Copy the records word for word from their start through the line containing "Inscription gratuite", including that line. Leave the pictures out of your answer.

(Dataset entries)
=== Section Start ===
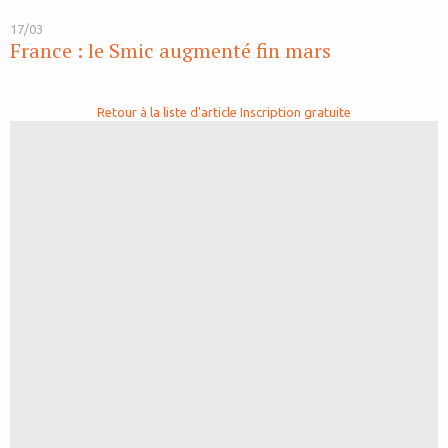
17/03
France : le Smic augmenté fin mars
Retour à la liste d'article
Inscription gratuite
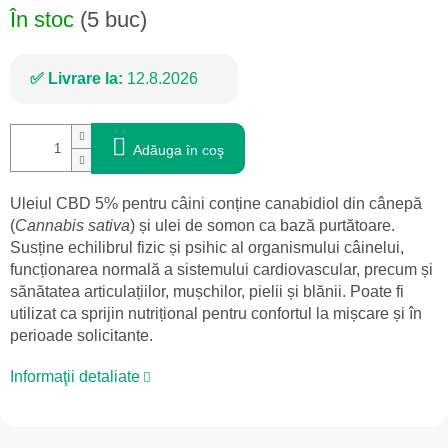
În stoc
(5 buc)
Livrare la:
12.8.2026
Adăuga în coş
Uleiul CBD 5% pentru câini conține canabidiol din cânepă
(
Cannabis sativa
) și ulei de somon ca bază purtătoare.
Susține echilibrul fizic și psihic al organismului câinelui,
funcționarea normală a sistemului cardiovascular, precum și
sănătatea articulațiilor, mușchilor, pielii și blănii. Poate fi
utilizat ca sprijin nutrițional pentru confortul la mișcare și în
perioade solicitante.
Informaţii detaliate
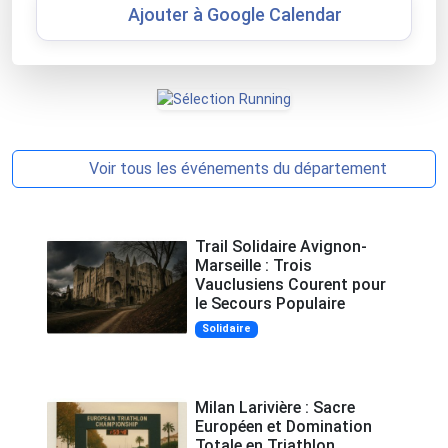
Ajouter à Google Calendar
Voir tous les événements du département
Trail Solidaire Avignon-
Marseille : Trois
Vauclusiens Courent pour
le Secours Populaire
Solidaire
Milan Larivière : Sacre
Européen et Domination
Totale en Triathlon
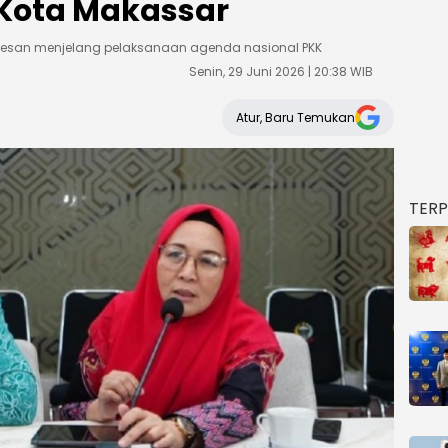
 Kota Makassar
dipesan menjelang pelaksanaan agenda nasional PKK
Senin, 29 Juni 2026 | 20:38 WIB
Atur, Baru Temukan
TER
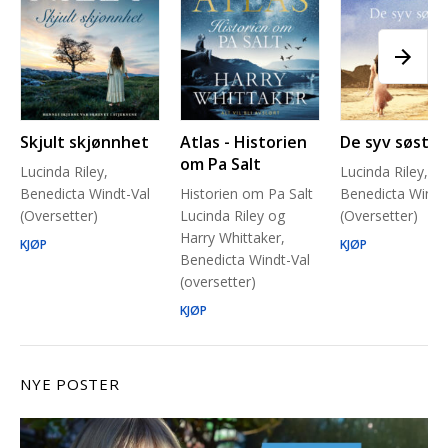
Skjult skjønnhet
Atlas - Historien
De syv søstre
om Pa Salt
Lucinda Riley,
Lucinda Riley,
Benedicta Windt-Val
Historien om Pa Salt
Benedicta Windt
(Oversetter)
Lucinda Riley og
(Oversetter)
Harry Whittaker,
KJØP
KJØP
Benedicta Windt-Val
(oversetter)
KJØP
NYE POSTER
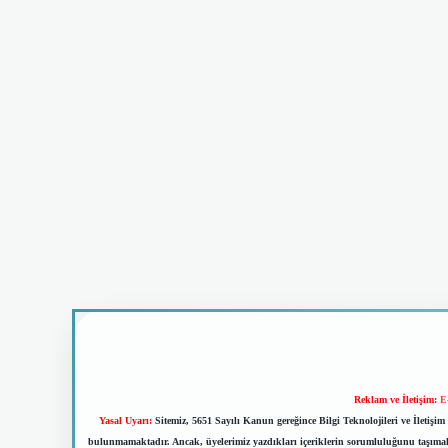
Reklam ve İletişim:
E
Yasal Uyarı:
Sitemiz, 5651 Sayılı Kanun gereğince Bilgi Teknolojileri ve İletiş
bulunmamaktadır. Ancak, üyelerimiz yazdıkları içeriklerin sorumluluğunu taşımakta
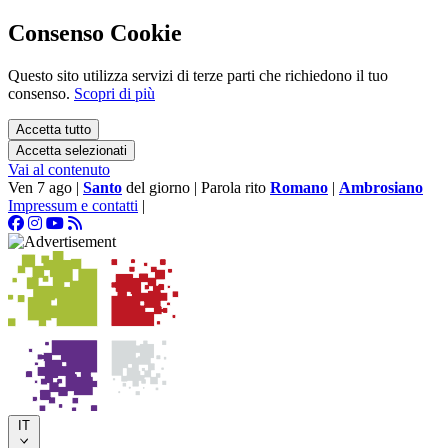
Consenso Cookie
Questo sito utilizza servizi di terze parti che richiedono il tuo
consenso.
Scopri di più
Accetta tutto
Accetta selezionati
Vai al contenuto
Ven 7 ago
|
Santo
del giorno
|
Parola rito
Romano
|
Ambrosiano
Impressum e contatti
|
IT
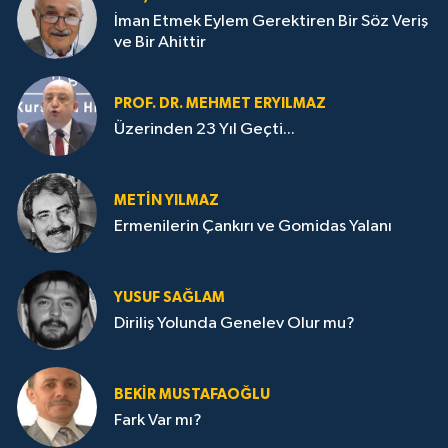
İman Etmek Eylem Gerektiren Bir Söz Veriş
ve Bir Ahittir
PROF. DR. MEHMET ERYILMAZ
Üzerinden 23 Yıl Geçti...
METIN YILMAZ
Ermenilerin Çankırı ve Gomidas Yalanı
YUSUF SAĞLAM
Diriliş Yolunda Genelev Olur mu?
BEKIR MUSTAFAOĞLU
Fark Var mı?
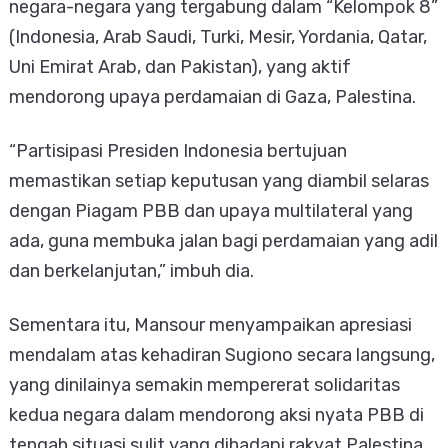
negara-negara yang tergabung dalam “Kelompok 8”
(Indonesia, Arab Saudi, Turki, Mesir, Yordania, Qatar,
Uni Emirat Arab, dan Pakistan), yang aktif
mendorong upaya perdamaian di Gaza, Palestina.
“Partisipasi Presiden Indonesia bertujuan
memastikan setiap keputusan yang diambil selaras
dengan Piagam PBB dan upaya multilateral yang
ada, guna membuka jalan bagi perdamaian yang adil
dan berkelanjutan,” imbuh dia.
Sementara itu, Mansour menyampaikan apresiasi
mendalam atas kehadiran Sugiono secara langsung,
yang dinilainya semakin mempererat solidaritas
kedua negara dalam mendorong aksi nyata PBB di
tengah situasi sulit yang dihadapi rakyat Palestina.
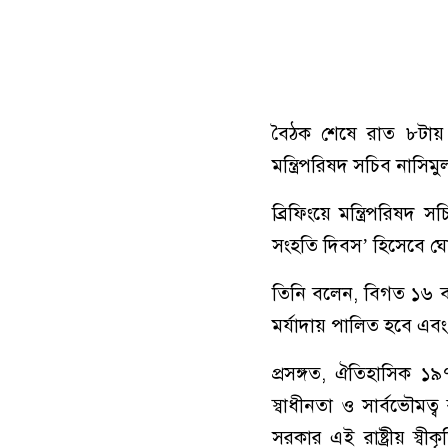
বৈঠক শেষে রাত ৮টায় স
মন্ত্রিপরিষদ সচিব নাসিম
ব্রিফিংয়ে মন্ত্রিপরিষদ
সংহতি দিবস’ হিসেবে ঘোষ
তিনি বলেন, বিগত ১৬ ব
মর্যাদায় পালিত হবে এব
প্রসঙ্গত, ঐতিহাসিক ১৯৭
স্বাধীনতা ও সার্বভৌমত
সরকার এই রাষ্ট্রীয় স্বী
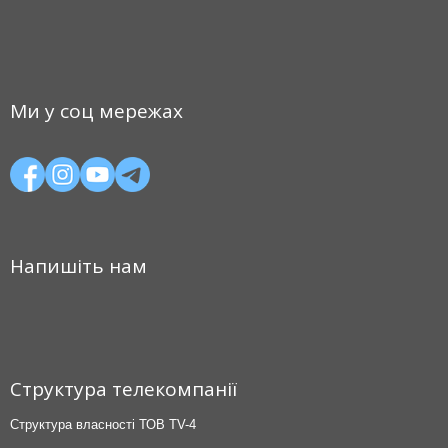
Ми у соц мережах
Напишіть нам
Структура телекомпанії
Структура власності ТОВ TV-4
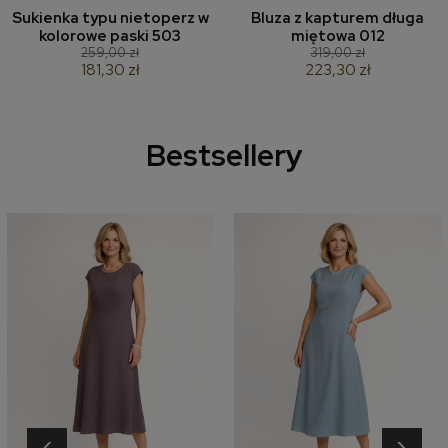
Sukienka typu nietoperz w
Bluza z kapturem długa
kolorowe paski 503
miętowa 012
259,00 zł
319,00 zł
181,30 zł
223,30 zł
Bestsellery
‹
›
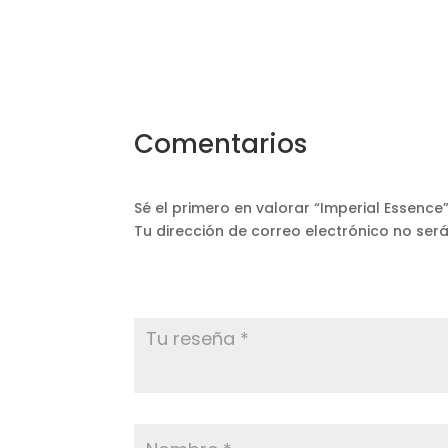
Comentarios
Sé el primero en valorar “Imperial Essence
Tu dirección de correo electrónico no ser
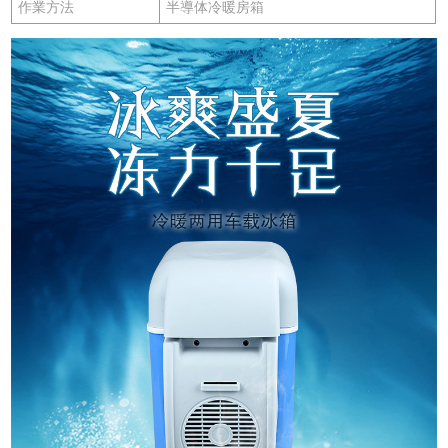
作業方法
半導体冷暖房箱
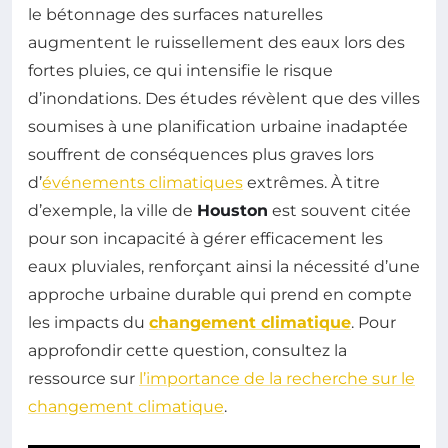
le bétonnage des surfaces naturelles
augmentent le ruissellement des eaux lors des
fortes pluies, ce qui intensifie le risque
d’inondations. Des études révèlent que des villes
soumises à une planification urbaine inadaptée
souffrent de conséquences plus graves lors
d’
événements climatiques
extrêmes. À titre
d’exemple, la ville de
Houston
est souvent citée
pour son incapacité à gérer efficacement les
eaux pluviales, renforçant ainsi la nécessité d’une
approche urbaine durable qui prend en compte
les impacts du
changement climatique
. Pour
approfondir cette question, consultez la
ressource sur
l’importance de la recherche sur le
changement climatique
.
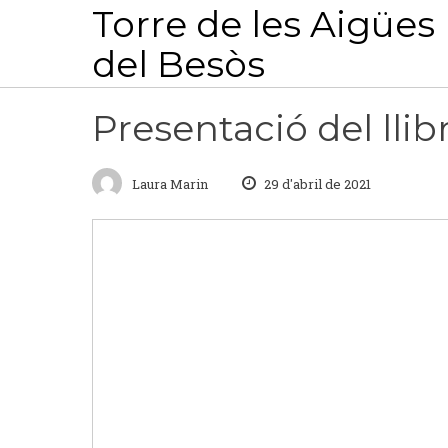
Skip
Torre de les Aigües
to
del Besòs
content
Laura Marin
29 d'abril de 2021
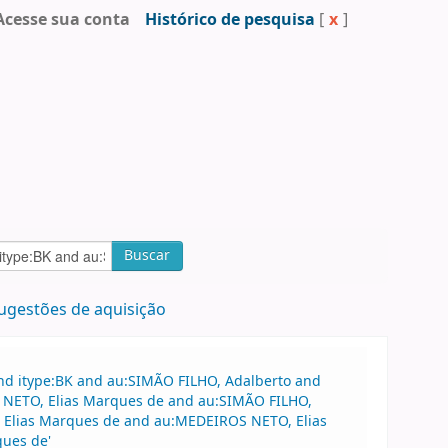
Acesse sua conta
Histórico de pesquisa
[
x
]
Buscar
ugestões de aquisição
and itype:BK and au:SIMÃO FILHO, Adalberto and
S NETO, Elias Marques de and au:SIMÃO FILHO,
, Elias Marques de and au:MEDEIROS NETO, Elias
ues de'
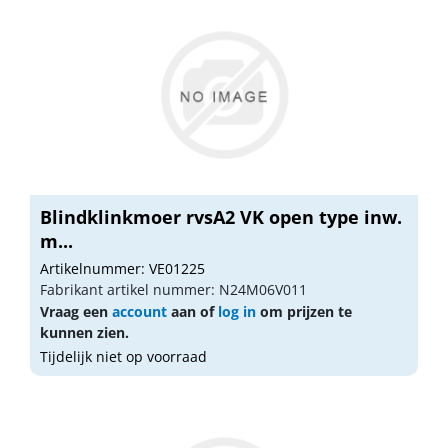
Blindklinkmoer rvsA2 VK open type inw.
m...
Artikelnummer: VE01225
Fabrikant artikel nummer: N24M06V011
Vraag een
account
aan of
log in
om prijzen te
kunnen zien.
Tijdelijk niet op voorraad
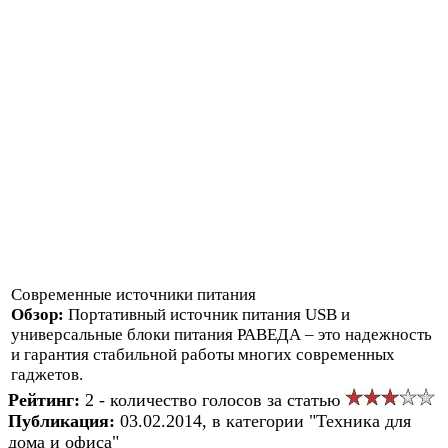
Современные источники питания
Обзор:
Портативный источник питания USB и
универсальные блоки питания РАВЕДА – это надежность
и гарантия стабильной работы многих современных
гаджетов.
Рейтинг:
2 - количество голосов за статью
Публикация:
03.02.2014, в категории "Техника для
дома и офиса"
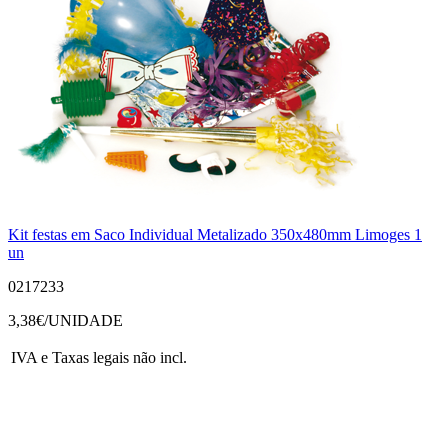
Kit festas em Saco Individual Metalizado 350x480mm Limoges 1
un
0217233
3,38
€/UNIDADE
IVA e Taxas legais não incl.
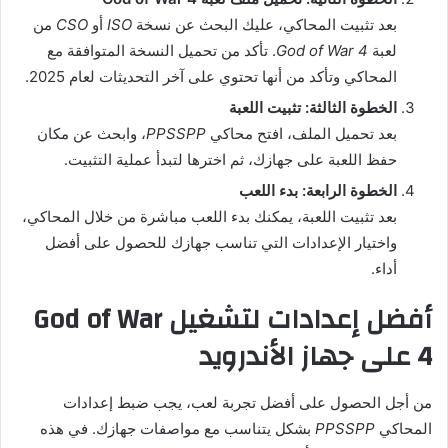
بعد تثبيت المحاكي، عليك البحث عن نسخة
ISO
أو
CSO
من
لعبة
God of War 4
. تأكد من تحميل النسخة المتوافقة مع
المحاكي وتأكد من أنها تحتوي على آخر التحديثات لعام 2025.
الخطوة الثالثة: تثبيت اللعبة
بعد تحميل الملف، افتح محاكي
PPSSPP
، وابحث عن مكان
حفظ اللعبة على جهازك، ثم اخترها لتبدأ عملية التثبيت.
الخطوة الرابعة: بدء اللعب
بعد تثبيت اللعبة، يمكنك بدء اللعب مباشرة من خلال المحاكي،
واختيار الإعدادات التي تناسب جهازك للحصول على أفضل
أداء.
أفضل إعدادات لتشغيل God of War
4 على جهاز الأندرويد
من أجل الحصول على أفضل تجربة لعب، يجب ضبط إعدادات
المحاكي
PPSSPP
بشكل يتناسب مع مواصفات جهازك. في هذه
=== Section End ===
Result:
17/03
France : le Smic augmenté fin mars
Retour à la liste d'article
Inscription gratuite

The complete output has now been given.